Walking Across Jerusalem, With Young John, One Of The Twelve Apostles

I do not think she cared to watch His death;

to see Him struggle for that final breath;

nor, at the end like othwr men do, die---

with her, His Mother, helpless, standing by.

She raised Him in the town of Nazareth,

far from the larger Roman world's armed strife.

He learned at his stepfather's kindly knee

the art of farm repair with carpentry

among the fertile farms of Galilee.

During the three years of His Ministrry,

He preached His Good News---a New Way of Life.

 

I took her to my home, a little way

off---mine, left to me by inheritance.

As we walked that meandering diirection,

she said, "Before the dawn of the first day

"after the Sabbath, my Son's Resurrection

"will conquer death, and all of sorrow's pain."

Some might have thought the statement was insane.

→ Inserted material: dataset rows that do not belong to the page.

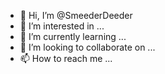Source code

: - 👋 Hi, I’m @SmeederDeeder
- 👀 I’m interested in ...
- 🌱 I’m currently learning ...
- 💞️ I’m looking to collaborate on ...
- 📫 How to reach me ...

<!---
SmeederDeeder/SmeederDeeder is a ✨ special ✨ repository because its `README.md` (this file) appears on your GitHub profile.
You can click the Preview link to take a look at your changes.
--->
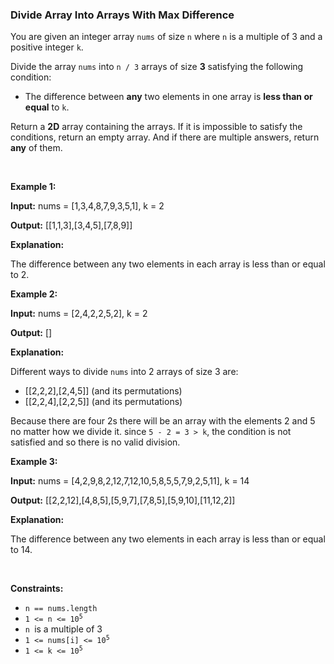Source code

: 
<h3>Divide Array Into Arrays With Max Difference</h3>
<div><p>You are given an integer array <code>nums</code> of size <code>n</code> where <code>n</code> is a multiple of 3 and a positive integer <code>k</code>.</p>
<p>Divide the array <code>nums</code> into <code>n / 3</code> arrays of size <strong>3</strong> satisfying the following condition:</p>
<ul>
<li>The difference between <strong>any</strong> two elements in one array is <strong>less than or equal</strong> to <code>k</code>.</li>
</ul>
<p>Return a <strong>2D</strong> array containing the arrays. If it is impossible to satisfy the conditions, return an empty array. And if there are multiple answers, return <strong>any</strong> of them.</p>
<p> </p>
<p><strong>Example 1:</strong></p>
<div class="example-block">
<p><strong>Input:</strong> <span class="example-io">nums = [1,3,4,8,7,9,3,5,1], k = 2</span></p>
<p><strong>Output:</strong> <span class="example-io">[[1,1,3],[3,4,5],[7,8,9]]</span></p>
<p><strong>Explanation:</strong></p>
<p>The difference between any two elements in each array is less than or equal to 2.</p>
</div>
<p><strong>Example 2:</strong></p>
<div class="example-block">
<p><strong>Input:</strong> <span class="example-io">nums = [2,4,2,2,5,2], k = 2</span></p>
<p><strong>Output:</strong> <span class="example-io">[]</span></p>
<p><strong>Explanation:</strong></p>
<p>Different ways to divide <code>nums</code> into 2 arrays of size 3 are:</p>
<ul>
<li>[[2,2,2],[2,4,5]] (and its permutations)</li>
<li>[[2,2,4],[2,2,5]] (and its permutations)</li>
</ul>
<p>Because there are four 2s there will be an array with the elements 2 and 5 no matter how we divide it. since <code>5 - 2 = 3 &gt; k</code>, the condition is not satisfied and so there is no valid division.</p>
</div>
<p><strong>Example 3:</strong></p>
<div class="example-block">
<p><strong>Input:</strong> <span class="example-io">nums = [4,2,9,8,2,12,7,12,10,5,8,5,5,7,9,2,5,11], k = 14</span></p>
<p><strong>Output:</strong> <span class="example-io">[[2,2,12],[4,8,5],[5,9,7],[7,8,5],[5,9,10],[11,12,2]]</span></p>
<p><strong>Explanation:</strong></p>
<p>The difference between any two elements in each array is less than or equal to 14.</p>
</div>
<p> </p>
<p><strong>Constraints:</strong></p>
<ul>
<li><code>n == nums.length</code></li>
<li><code>1 &lt;= n &lt;= 10<sup>5</sup></code></li>
<li><code>n </code>is a multiple of 3</li>
<li><code>1 &lt;= nums[i] &lt;= 10<sup>5</sup></code></li>
<li><code>1 &lt;= k &lt;= 10<sup>5</sup></code></li>
</ul>
</div>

But you should have seen her bright countenance.


Starward

[*/+/^]

Author's Notes/Comments: 

The early Christians of AD 90 or after believed that Jesus' stepfather, Joseph, was not a carpenter that built things as much as repaired them.  They believed Joseph had a route around the many (and several quite large) farms in Galilee (some owned by absentee Romans who hired managers to operate the farms), to repair yokes, plows, wheels, and various impliments.  As a young person, I often wondered why Jesus spoke so much, in His parables and elsewhere, about farms, vineyards, barns, plows, yokes, etc., and very little about levels, saws, hammers, nails, and building furniture or hanging doors or that sort.  Also, Jesus' apparent love for travel, and the circular pattern of his Ministry, may have been influenced by His stepfather's business routes.  Given that Jesus came to restore, repair, redeem, and otherwise fix the ruin of this world, His early apprenticeship in and practice of repair carpentry on the farms makes a lot of spiritual sense.

 

John 19 indicates that the Beloved Disciple had a home in Jerusalem, to which he took Mary, the Mother of Jesus, during the crucifixion.  John's Gospel clearly suggests that she was not present in the last moments of Her Son's life.  Jim Bishop's magnificent book, The Day Christ Died (which I first read at the age of twelve years old, long before I had any real faith) gives a very poignant explanation of this part of Good Friday.  Furthermore, that John took her to be his own mother, as the Gospel states, suggests that his mother was already deceased; for Jesus, in the agony of the cross, would never have severed a son's relationship with his birth mother in order to make room for His own mother.  Since, from this request we can assume safely that John's own mother was dead, the Salome mentioned as being present both at the Cross and at the Tomb, in Mark 15 and 16, cannot be, as some scholars assume without proof, the mother of John and James.  (Consider, Mark places Salome at the Cross, where John and Mary are also, prior to Jesus' request for John to take Mary as his own mother.  If Salome were John's mother, the awkwardness and sheer cruelty of this alteration in relationships is totally and utterly inconsistent with Jesus' Personality and Mission.)  Rather, the assigment of Jesus' mother to John's care, removes John from any maternal relationship with Salome.  Therefore, I suggest on this basis, that Salome, in Mark's Gospel, is the dancing girl of Mark 6 who was cajoled or tricked into asking for the head, and therefore the death, of John the Baptist.